Blair in dock over his case for terror laws

By James Kirkup writing in The Scotsman

Key points

‘ Tony Blair is facing questions over MI5’s backing of the Terrorism Bill

‘ The Bill will allow suspects to be detained for up to 90 days without charge

‘ According to one official, MI5 made no request to extent the detention period

Key quote

“Given this government’s record of making claims of this kind about the position of the intelligence and Security Services, I am extremely sceptical that the Security Service has made the recommendation being suggested,” – Dominic Grieve, shadow attorney general

TONY Blair and the minister in charge of counter-terrorism are facing questions about whether they misled the public over MI5’s backing for the government’s controversial new Terrorism Bill.

Opposition MPs have challenged the government to prove claims by the Prime Minister and HazelBlears, the Home Office minister overseeing the bill, that the Security Service has recommended a crucial part of the legislation.

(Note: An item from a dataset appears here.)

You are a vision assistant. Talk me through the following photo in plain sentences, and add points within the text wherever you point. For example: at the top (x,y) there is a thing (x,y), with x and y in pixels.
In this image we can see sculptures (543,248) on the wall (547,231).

In an echo of previous controversies over the veracity of government statements about the intelligence and Security Services – such as the row over the “sexing- up” of intelligence over Iraqi weapons programmes – Whitehall insiders have cast grave doubt on claims made by Mr Blair and Ms Blears about the Security Service, also known as MI5.

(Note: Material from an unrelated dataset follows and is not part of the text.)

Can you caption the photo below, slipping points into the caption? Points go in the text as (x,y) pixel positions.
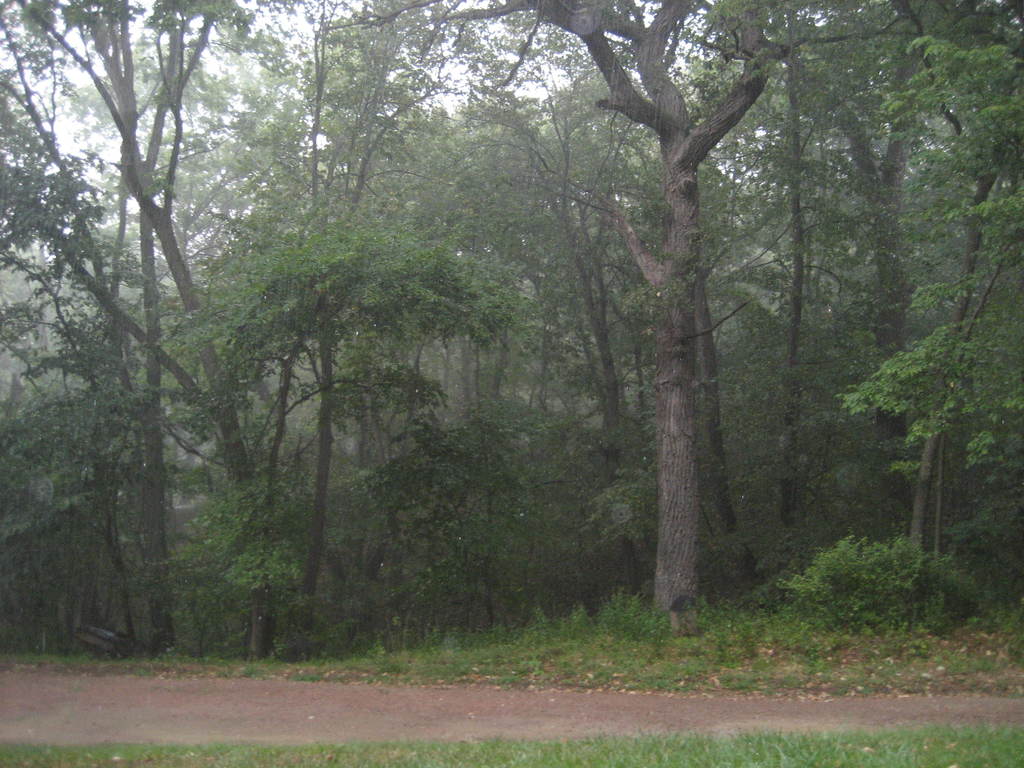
In this picture I can observe some trees (698,490). There is a path (220,709) in the bottom of the picture (392,703). In the background (106,139) there is sky (62,148).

The Terrorism Bill, published last week, would allow police officers to detain suspects without charge for up to 90 days. Under current law, suspects must be charged or released in 14 days.

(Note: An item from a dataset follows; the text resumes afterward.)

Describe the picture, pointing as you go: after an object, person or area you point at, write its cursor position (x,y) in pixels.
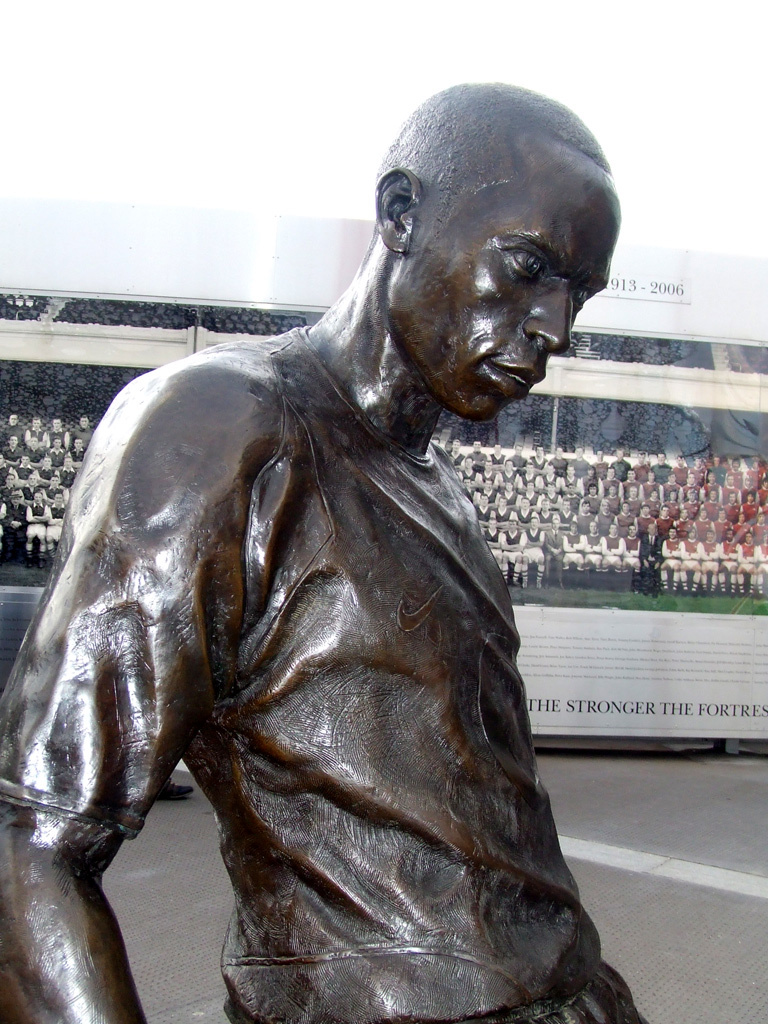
In this image we can see a statue (446,535) of a person (390,832) and in the background (647,699) there is a banner (464,469) with text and image (62,410) of a group of people (658,530).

The proposal has been criticised by opposition parties, civil rights groups and even the government’s own terror law watchdog.

Ministers, led by Mr Blair, say they have been convinced by arguments for the change made by senior police officers. The Association of Chief Police Officers has publicly called for the new rule.

On 5 August, before the bill was published, Mr Blair clearly suggested that MI5 was also backing the move. “We will also examine whether the necessary procedure can be brought about to give us a way of meeting the police and Security Service request that detention, pre-charge of terrorist suspects, be significantly extended,” the Prime Minister said at a Press conference.

And last week, on the day the bill was published, Ms Blears also said that the Security Service, had argued for the 90-day rule.

“The three-month period is what the police and Security Service say is necessary,” Ms Blears said last Wednesday at the Home Office.

In fact, The Scotsman has learned from credible Whitehall sources that MI5 has not given any such advice to ministers.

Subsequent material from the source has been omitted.